Indian Union health minister K Chandramouli told the Times of India that “female feticide is more common among educated middle-class than poor rural families.” The reasons don’t stem from financial instability; rather, parents often learn the sex of a fetus and then decide whether or not to abort the child.
Contributing to the problem is lackluster enforcement of previous measures put in place to solve it. In 1994 India passed the Pre-conception & Pre-natal Diagnostic Techniques (PC & PNDT) Act which banned female feticide and regulated pre-natal diagnostic techniques that accommodate sex-selection. In addition it established a Central Supervisory Board (CSB) to monitor progress but the Times of India reports that this board has not met once since 2007. Moreover, a helpline established for people to report incidents of sex-selection shut down three years after its inception.

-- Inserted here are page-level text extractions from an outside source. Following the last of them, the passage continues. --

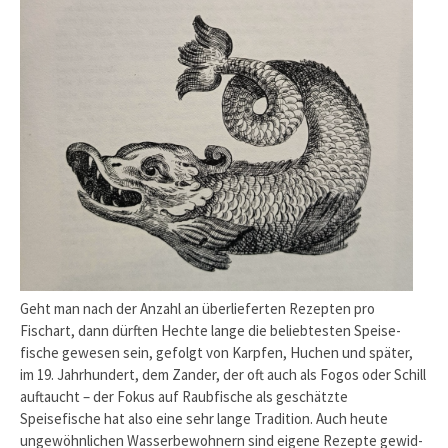
Geht man nach der Anzahl an überlieferten Rezepten pro
Fischart, dann dürften Hechte lange die beliebtesten Speise­
fische gewesen sein, gefolgt von Karpfen, Huchen und später,
im 19. Jahrhundert, dem Zander, der oft auch als Fogos oder Schill
auftaucht – der Fokus auf Raubfische als geschätzte
Speisefische hat also eine sehr lange Tradition. Auch heute
ungewöhnlichen Wasserbewohnern sind eigene Rezepte gewid­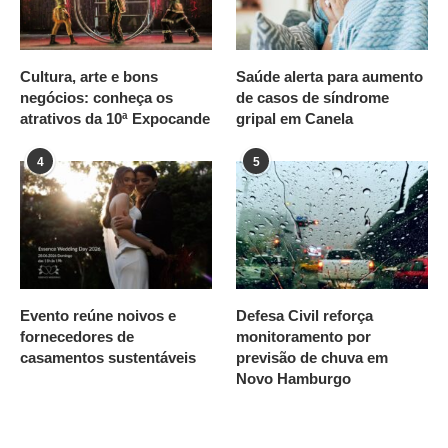
Cultura, arte e bons
Saúde alerta para aumento
negócios: conheça os
de casos de síndrome
atrativos da 10ª Expocande
gripal em Canela
4
5
Evento reúne noivos e
Defesa Civil reforça
fornecedores de
monitoramento por
casamentos sustentáveis
previsão de chuva em
Novo Hamburgo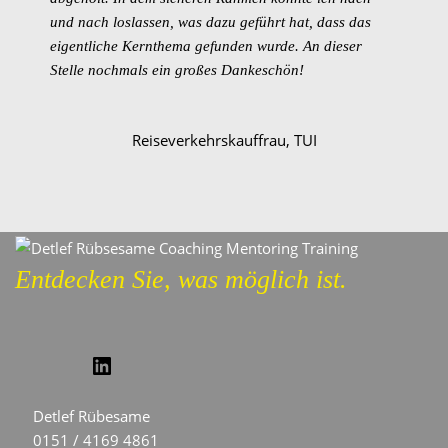
und nach loslassen, was dazu geführt hat, dass das
eigentliche Kernthema gefunden wurde. An dieser
Stelle nochmals ein großes Dankeschön!
Reiseverkehrskauffrau, TUI
Entdecken Sie, was möglich ist.
Detlef Rübesame
0151 / 4169 4861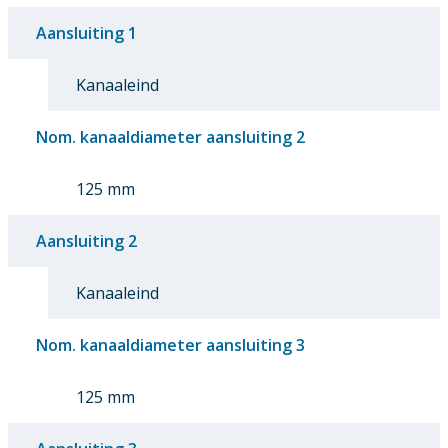
Aansluiting 1
Kanaaleind
Nom. kanaaldiameter aansluiting 2
125 mm
Aansluiting 2
Kanaaleind
Nom. kanaaldiameter aansluiting 3
125 mm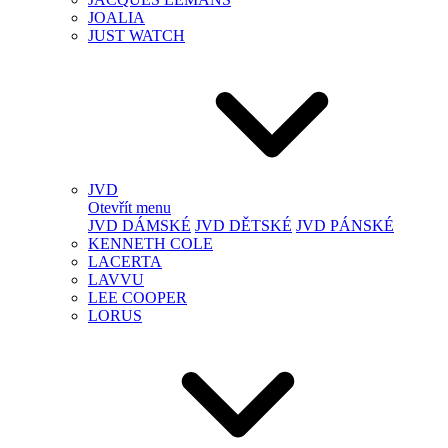
JOALIA
JUST WATCH
JVD
Otevřít menu
JVD DÁMSKÉ
JVD DĚTSKÉ
JVD PÁNSKÉ
KENNETH COLE
LACERTA
LAVVU
LEE COOPER
LORUS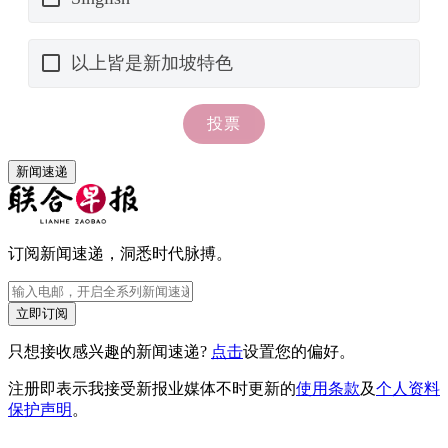
新闻速递
订阅新闻速递，洞悉时代脉搏。
立即订阅
只想接收感兴趣的新闻速递?
点击
设置您的偏好。
注册即表示我接受新报业媒体不时更新的
使用条款
及
个人资料
保护声明
。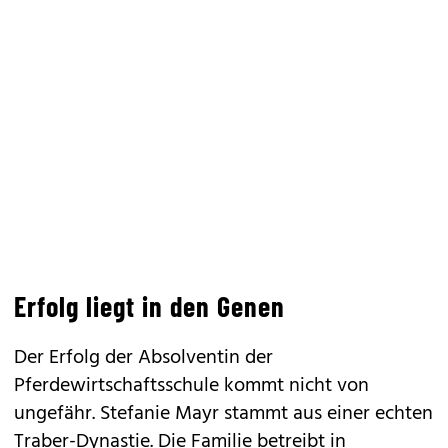
Erfolg liegt in den Genen
Der Erfolg der Absolventin der
Pferdewirtschaftsschule kommt nicht von
ungefähr. Stefanie Mayr stammt aus einer echten
Traber-Dynastie. Die Familie betreibt in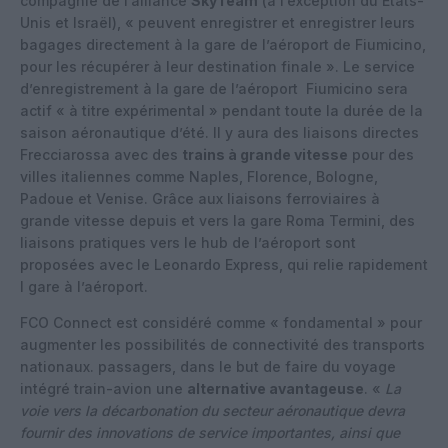
compagnie de l’alliance
SkyTeam
(à l’exception du États-
Unis et Israël), « peuvent enregistrer et enregistrer leurs
bagages directement à la gare de l’aéroport de Fiumicino,
pour les récupérer à leur destination finale ». Le service
d’enregistrement à la gare de l’aéroport Fiumicino sera
actif « à titre expérimental » pendant toute la durée de la
saison aéronautique d’été. Il y aura des liaisons directes
Frecciarossa avec des
trains à grande vitesse
pour des
villes italiennes comme Naples, Florence, Bologne,
Padoue et Venise. Grâce aux liaisons ferroviaires à
grande vitesse depuis et vers la gare Roma Termini, des
liaisons pratiques vers le hub de l’aéroport sont
proposées avec le Leonardo Express, qui relie rapidement
l gare à l’aéroport.
FCO Connect est considéré comme « fondamental » pour
augmenter les possibilités de connectivité des transports
nationaux. passagers, dans le but de faire du voyage
intégré train-avion une
alternative avantageuse
. «
La
voie vers la décarbonation du secteur aéronautique devra
fournir des innovations de service importantes, ainsi que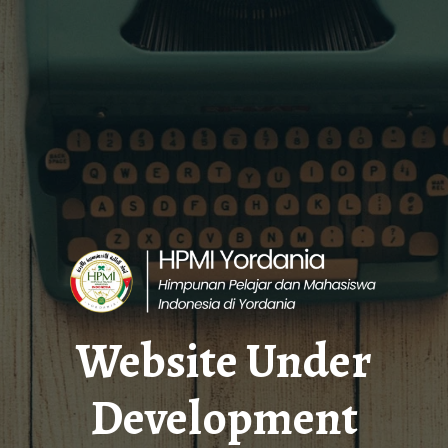
Website Under
Development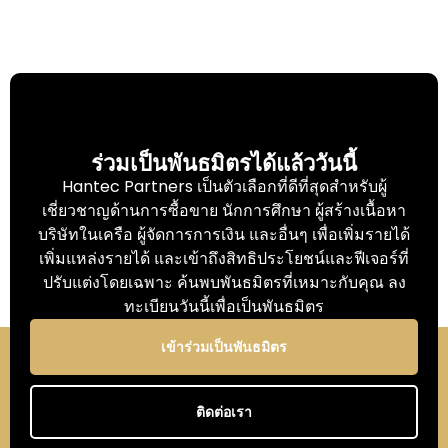
ร่วมเป็นพันธมิตรได้แล้ววันนี้
Hantec Partners เป็นตัวเลือกที่ดีที่สุดสำหรับผู้
เชี่ยวชาญด้านการซื้อขาย นักการศึกษา ผู้สร้างเนื้อหา
บริษัทในเครือ ผู้จัดการการเงิน และอื่นๆ เพื่อเพิ่มรายได้
เพิ่มแหล่งรายได้ และเข้าถึงสิทธิประโยชน์และฟีเจอร์ที่
ปรับแต่งโดยเฉพาะ​ ค้นพบพันธมิตรที่เหมาะกับคุณ ลง
ทะเบียนวันนี้เพื่อเป็นพันธมิตร
เข้าร่วมเป็นพันธมิตร
ติดต่อเรา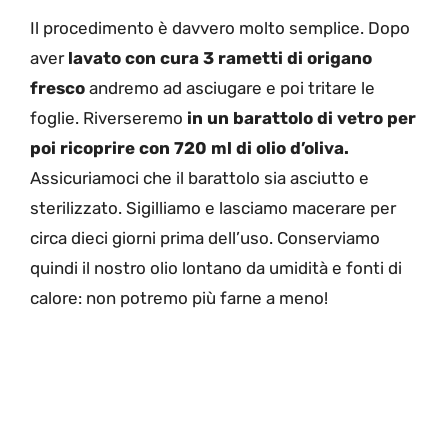
Il procedimento è davvero molto semplice. Dopo
aver
lavato con cura 3 rametti di origano
fresco
andremo ad asciugare e poi tritare le
foglie. Riverseremo
in un barattolo di vetro per
poi ricoprire con 720 ml di olio d’oliva.
Assicuriamoci che il barattolo sia asciutto e
sterilizzato. Sigilliamo e lasciamo macerare per
circa dieci giorni prima dell’uso. Conserviamo
quindi il nostro olio lontano da umidità e fonti di
calore: non potremo più farne a meno!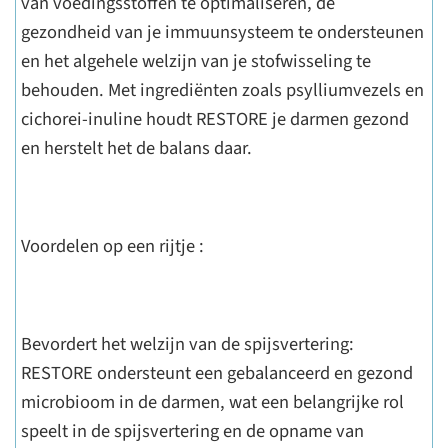
van voedingsstoffen te optimaliseren, de
gezondheid van je immuunsysteem te ondersteunen
en het algehele welzijn van je stofwisseling te
behouden. Met ingrediënten zoals psylliumvezels en
cichorei-inuline houdt RESTORE je darmen gezond
en herstelt het de balans daar.
Voordelen op een rijtje :
Bevordert het welzijn van de spijsvertering:
RESTORE ondersteunt een gebalanceerd en gezond
microbioom in de darmen, wat een belangrijke rol
speelt in de spijsvertering en de opname van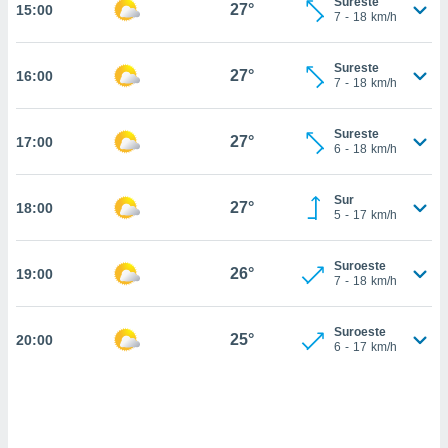
Sureste
ediante
27°
15:00
7
-
18
km/h
ecnologías
nos permite
estra
Sureste
27°
16:00
ara seguir
7
-
18
km/h
e contenido
stándares
ACEPTAR
Sureste
sin coste.
27°
17:00
Y
6
-
18
km/h
CONTINUAR
 botón
continuar",
Sur
27°
18:00
der a la
CONFIGURACIÓN
5
-
17
km/h
ndo la
 de todas
, ya sean
Suroeste
26°
19:00
7
-
18
km/h
de nuestros
 nos
Suroeste
25°
20:00
 y análisis
6
-
17
km/h
tamiento en
b, así como
un perfil
para
ublicidad y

This year’s census served as a long-overdue wake-up call to Indian officials. Last Saturday the government reconstituted the CSB, introducing 35 new members ranging from government officials to gynecologists and obstetricians. Minister of State for Women and Child Welfare Krishna Tirath and Union Minister of Health & Family Welfare Ghulam Nabi Azad will serve as chairmen of the new board whose first scheduled meeting is in late May. On April 20 state health secretaries will meet to review the implementation of the PC & PNDT Act and develop an an action plan to check the practice of sex selection that results in female feticide. The government also plans to re-institute the helpline.
While the problem won’t be solved immediately it must be addressed immediately. It may sound apocalyptic, but if an effective change in culture and attitude cannot be promoted quickly, there will soon be no babies to abort.